39 Minute From Pyman to Watt
Minute, [Canberra], 30 January 1951
Visit to Australia by Dulles I attach a copy of a cable received this morning from the New Zealand High Commissioner's Office. It refers to the projected conversations with Dulles, mentioning incidentally that the New Zealand Embassy in Washington has reported Dulles' suggestion that there might be advantages 'in holding combined discussions with both Australia and New Zealand and has asked whether New Zealand would find it convenient to take part in talks in Australia if time did not allow him to visit both countries'. The New Zealand authorities are considering this proposal. The cable also includes details of the message from the New Zealand Embassy in Washington reporting the tentative ideas of the U.S. authorities in regard to the Pacific Pact proposal. (Most but not all of this information had been obtained from our own Embassy e.g. para 2(3) of NZ cable is an updated addition to our information). (Latest cable from Austemb Washington (I. 1205) is also attached).
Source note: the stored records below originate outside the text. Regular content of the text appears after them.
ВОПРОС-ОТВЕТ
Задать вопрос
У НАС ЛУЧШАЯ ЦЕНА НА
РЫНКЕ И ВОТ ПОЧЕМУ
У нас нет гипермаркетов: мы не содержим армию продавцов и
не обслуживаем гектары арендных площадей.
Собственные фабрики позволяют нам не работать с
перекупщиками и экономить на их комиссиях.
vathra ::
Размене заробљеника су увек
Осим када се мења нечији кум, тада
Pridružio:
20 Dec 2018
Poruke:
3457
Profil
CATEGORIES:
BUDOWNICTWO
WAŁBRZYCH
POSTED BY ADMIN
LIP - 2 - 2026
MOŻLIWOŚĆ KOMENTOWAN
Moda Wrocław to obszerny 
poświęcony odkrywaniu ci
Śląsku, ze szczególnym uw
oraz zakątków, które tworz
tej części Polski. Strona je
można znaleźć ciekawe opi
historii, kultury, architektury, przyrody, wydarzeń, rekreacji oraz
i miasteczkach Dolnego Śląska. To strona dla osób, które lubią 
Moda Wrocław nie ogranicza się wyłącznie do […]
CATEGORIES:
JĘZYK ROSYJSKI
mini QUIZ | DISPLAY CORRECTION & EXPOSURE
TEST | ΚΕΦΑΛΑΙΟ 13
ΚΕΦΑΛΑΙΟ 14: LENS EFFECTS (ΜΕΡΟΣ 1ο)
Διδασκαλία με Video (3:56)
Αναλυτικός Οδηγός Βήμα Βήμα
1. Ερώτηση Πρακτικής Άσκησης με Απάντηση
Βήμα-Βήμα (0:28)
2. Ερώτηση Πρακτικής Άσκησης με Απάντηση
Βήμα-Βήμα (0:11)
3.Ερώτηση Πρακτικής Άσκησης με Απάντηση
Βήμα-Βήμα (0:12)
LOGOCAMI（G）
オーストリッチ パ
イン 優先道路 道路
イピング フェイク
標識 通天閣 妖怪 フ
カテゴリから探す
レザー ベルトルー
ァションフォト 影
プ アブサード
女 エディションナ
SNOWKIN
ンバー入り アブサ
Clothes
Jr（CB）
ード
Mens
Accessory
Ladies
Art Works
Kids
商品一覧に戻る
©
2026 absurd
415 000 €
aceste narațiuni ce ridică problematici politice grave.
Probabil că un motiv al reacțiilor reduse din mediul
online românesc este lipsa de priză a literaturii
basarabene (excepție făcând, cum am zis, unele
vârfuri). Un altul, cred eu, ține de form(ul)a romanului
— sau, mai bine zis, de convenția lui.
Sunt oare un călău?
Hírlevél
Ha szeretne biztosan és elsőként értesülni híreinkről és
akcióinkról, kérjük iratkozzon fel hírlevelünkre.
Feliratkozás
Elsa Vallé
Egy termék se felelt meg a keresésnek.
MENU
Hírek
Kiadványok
2. Regarding the procedure for the talks with Dulles it may be that the presence of New Zealand representatives throughout the talks with Dulles could prevent us from putting our point of view with as much force as we might do if we were talking to Dulles without them present. On the other hand the New Zealanders did not show at the London talks the same determination as Australia did in regard to the issue of Japanese re-armament nor for that matter is interest in the Japanese settlement as deep as it is in Australia, partially at least because of the fact that New Zealand troops were engaged not against the Japanese but in Europe. Joint talks with Dulles, especially if preceded by a preliminary interchange of views with the New Zealand representatives (as has been suggested by the Department of External Affairs, Wellington, in cable 27 from the Australian High Commissioner, Wellington) might give us an opportunity to draw up an agreed approach closer to our point of view. Also, if the New Zealanders actively seek combined talks it may, in view of the continued close relationship between both Governments, be difficult to resist such an arrangement without creating misunderstanding. To sum up, I would say that if Dulles himself presses for combined talks to meet his own personal wishes, it would be difficult to resist them. On the other hand, if he shows clearly that he is willing to visit Australia as well as New Zealand then, unless either we are convinced of the advantages of combined talks or New Zealand presses very strongly for them, the New Zealanders could be informed that we would welcome a preliminary exchange of views prior to Dulles' arrival, but would not propose to interfere with an arrangement whereby Dulles has separate talks with them.
3. Regarding the points of substance raised in the attached New Zealand cable, a preliminary note on the Pacific Pact was submitted to the Acting Secretary last week in an effort to assist in the process of defining exactly what we might obtain from such an arrangement. He is passing this on to you immediately.
4. Copy of a draft cable to Tokyo re Dulles discussions is attached for your consideration.